## Requirements
Print every text line of each item below verbatim, omitting the pictures.

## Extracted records
* Start *
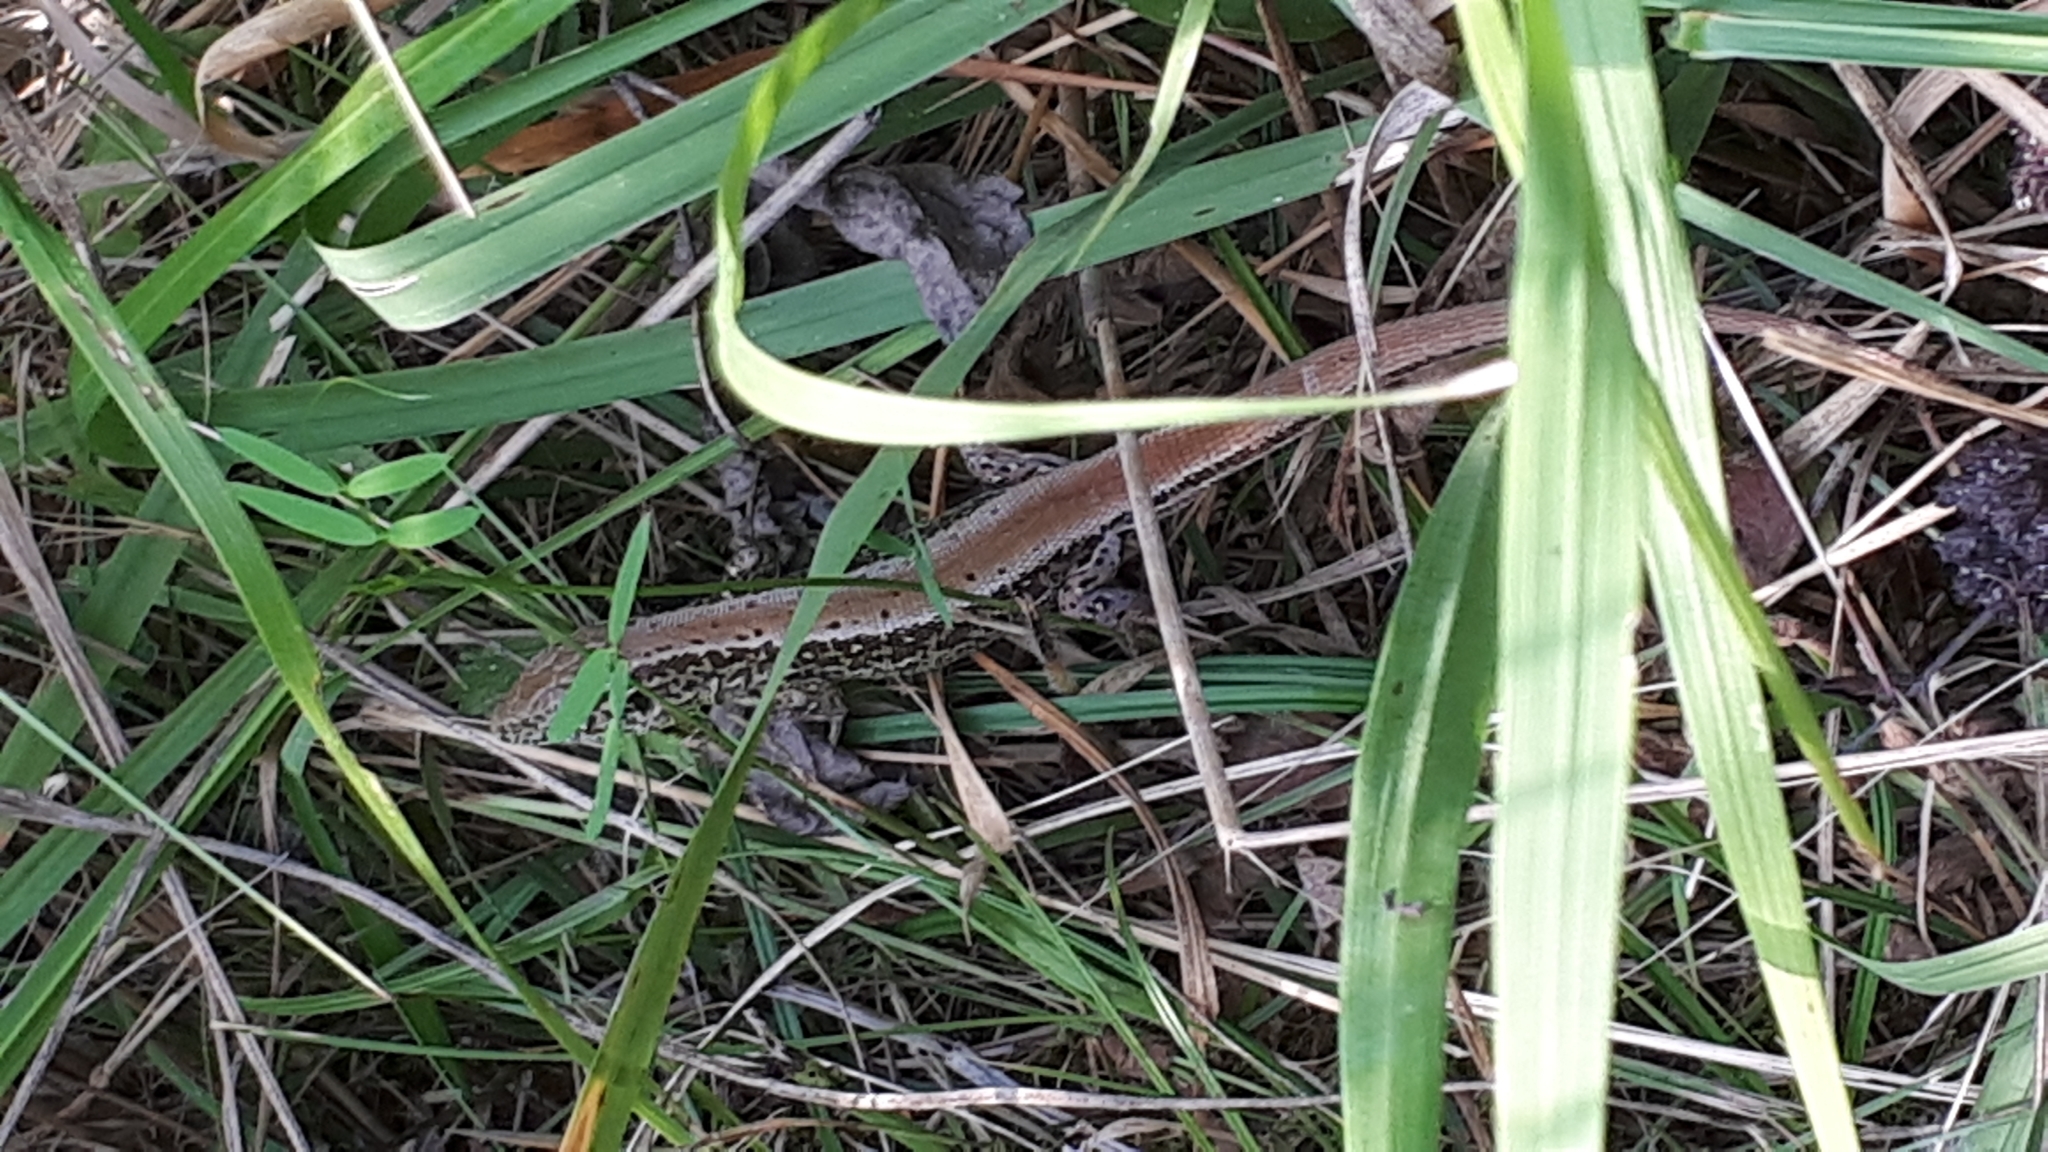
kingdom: Animalia
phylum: Chordata
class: Squamata
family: Lacertidae
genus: Lacerta
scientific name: Lacerta agilis
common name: Sand lizard
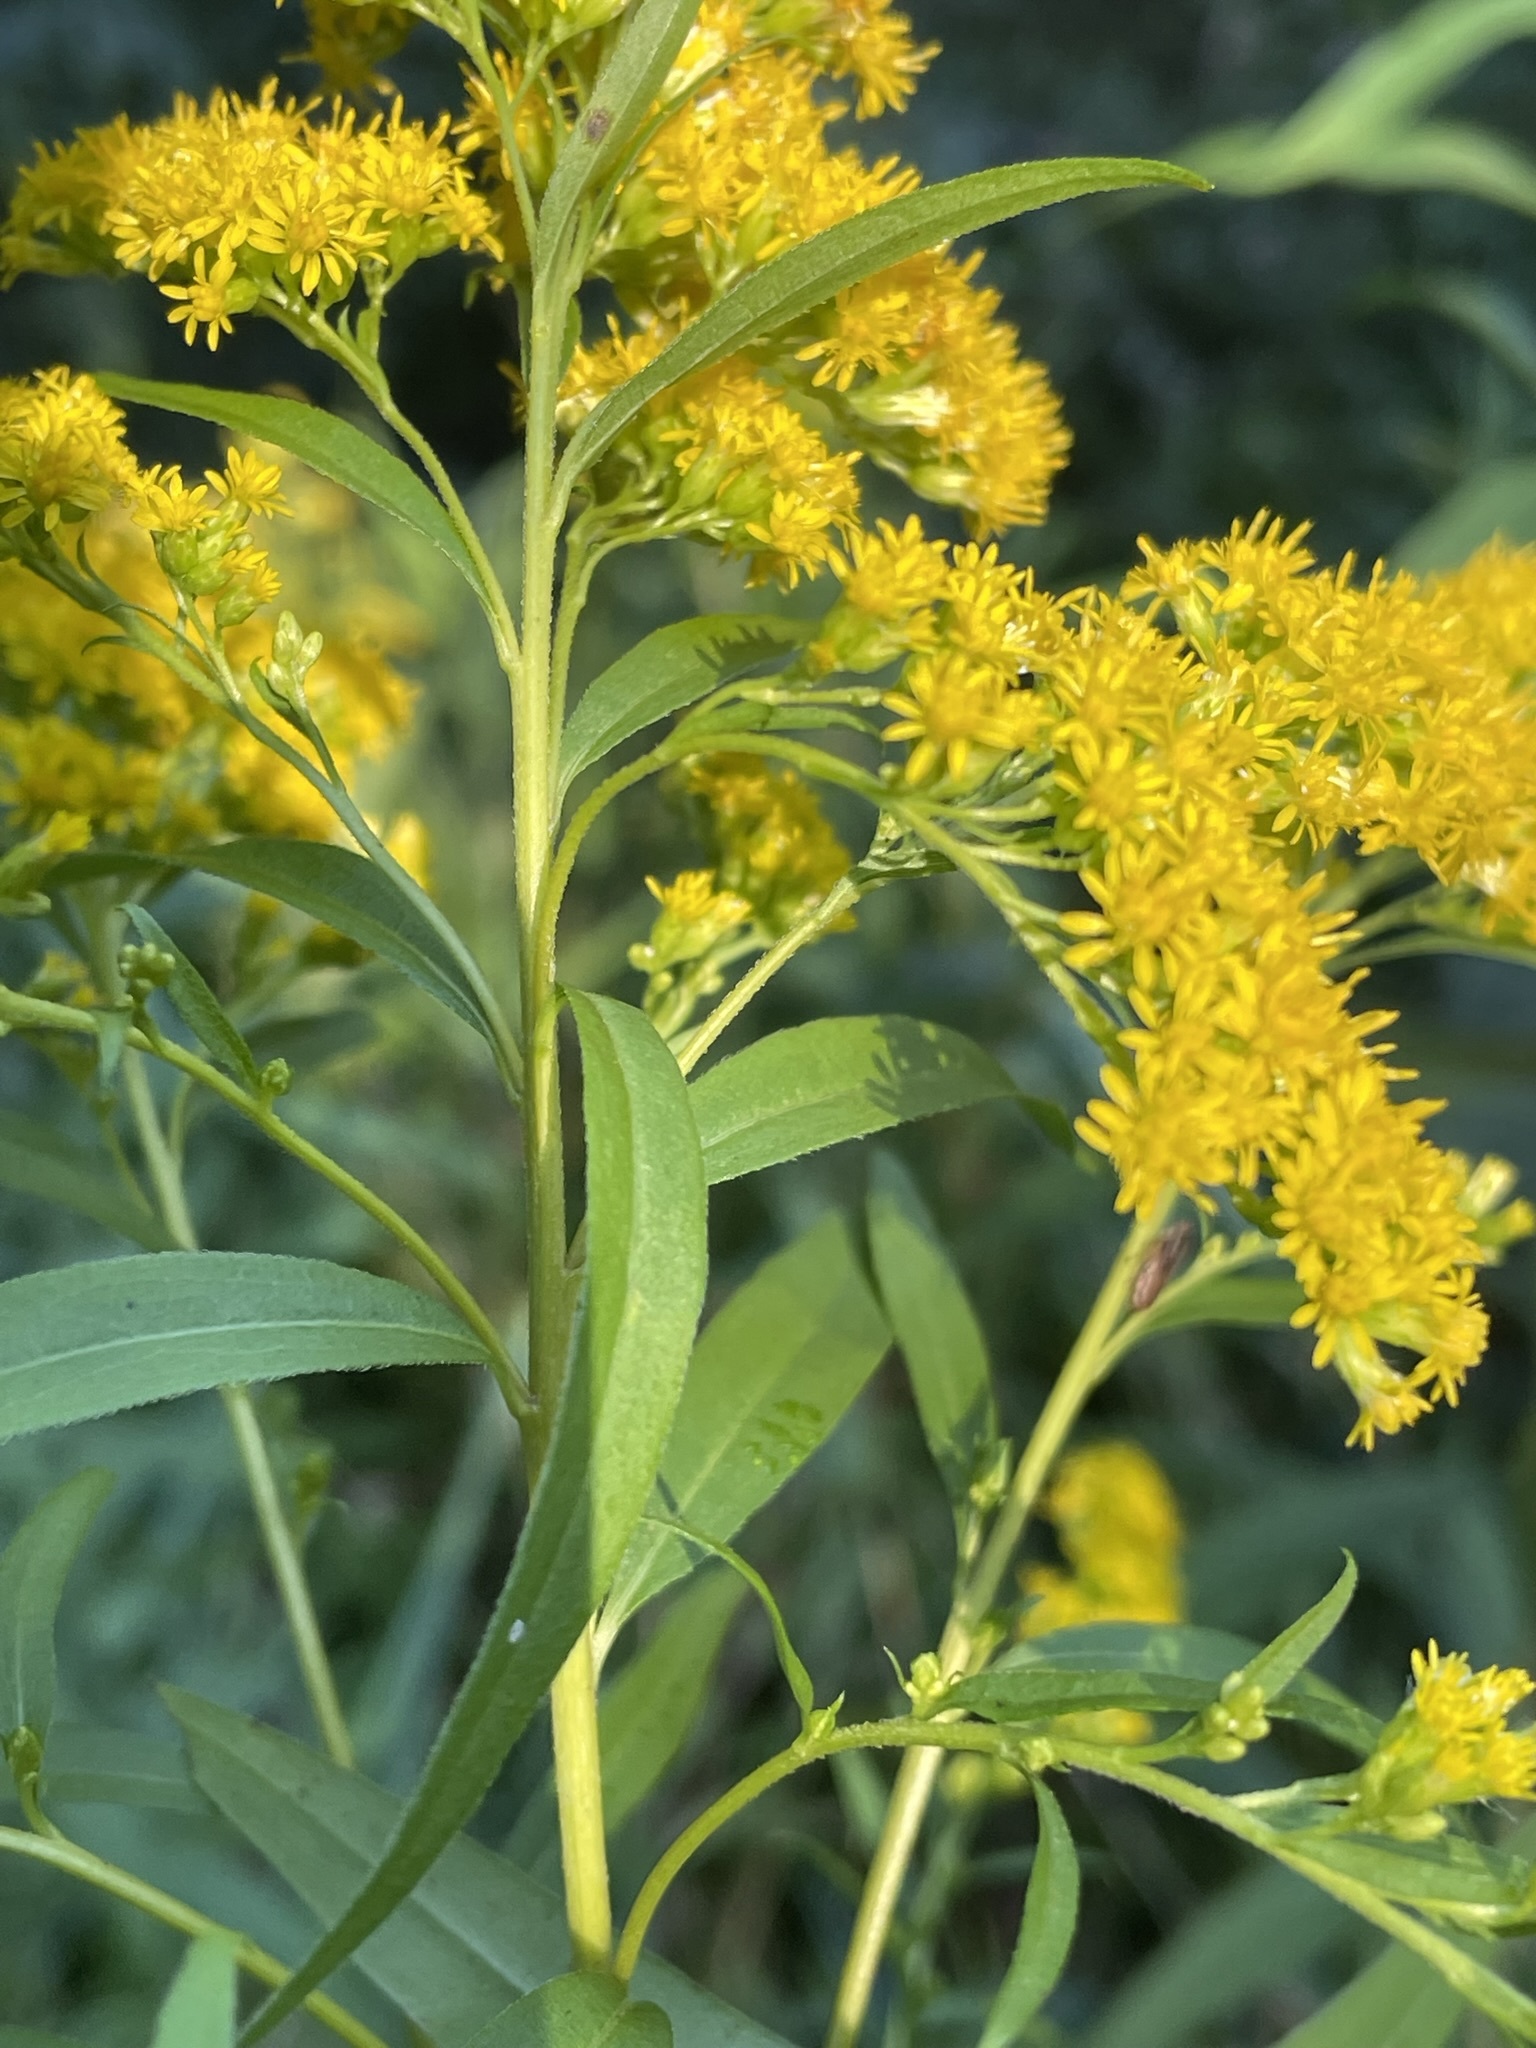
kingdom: Plantae
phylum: Tracheophyta
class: Magnoliopsida
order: Asterales
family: Asteraceae
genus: Solidago
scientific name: Solidago gigantea
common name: Giant goldenrod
* End *
## Answer below
kingdom: Animalia
phylum: Chordata
class: Squamata
family: Lacertidae
genus: Lacerta
scientific name: Lacerta agilis
common name: Sand lizard
kingdom: Plantae
phylum: Tracheophyta
class: Magnoliopsida
order: Asterales
family: Asteraceae
genus: Solidago
scientific name: Solidago gigantea
common name: Giant goldenrod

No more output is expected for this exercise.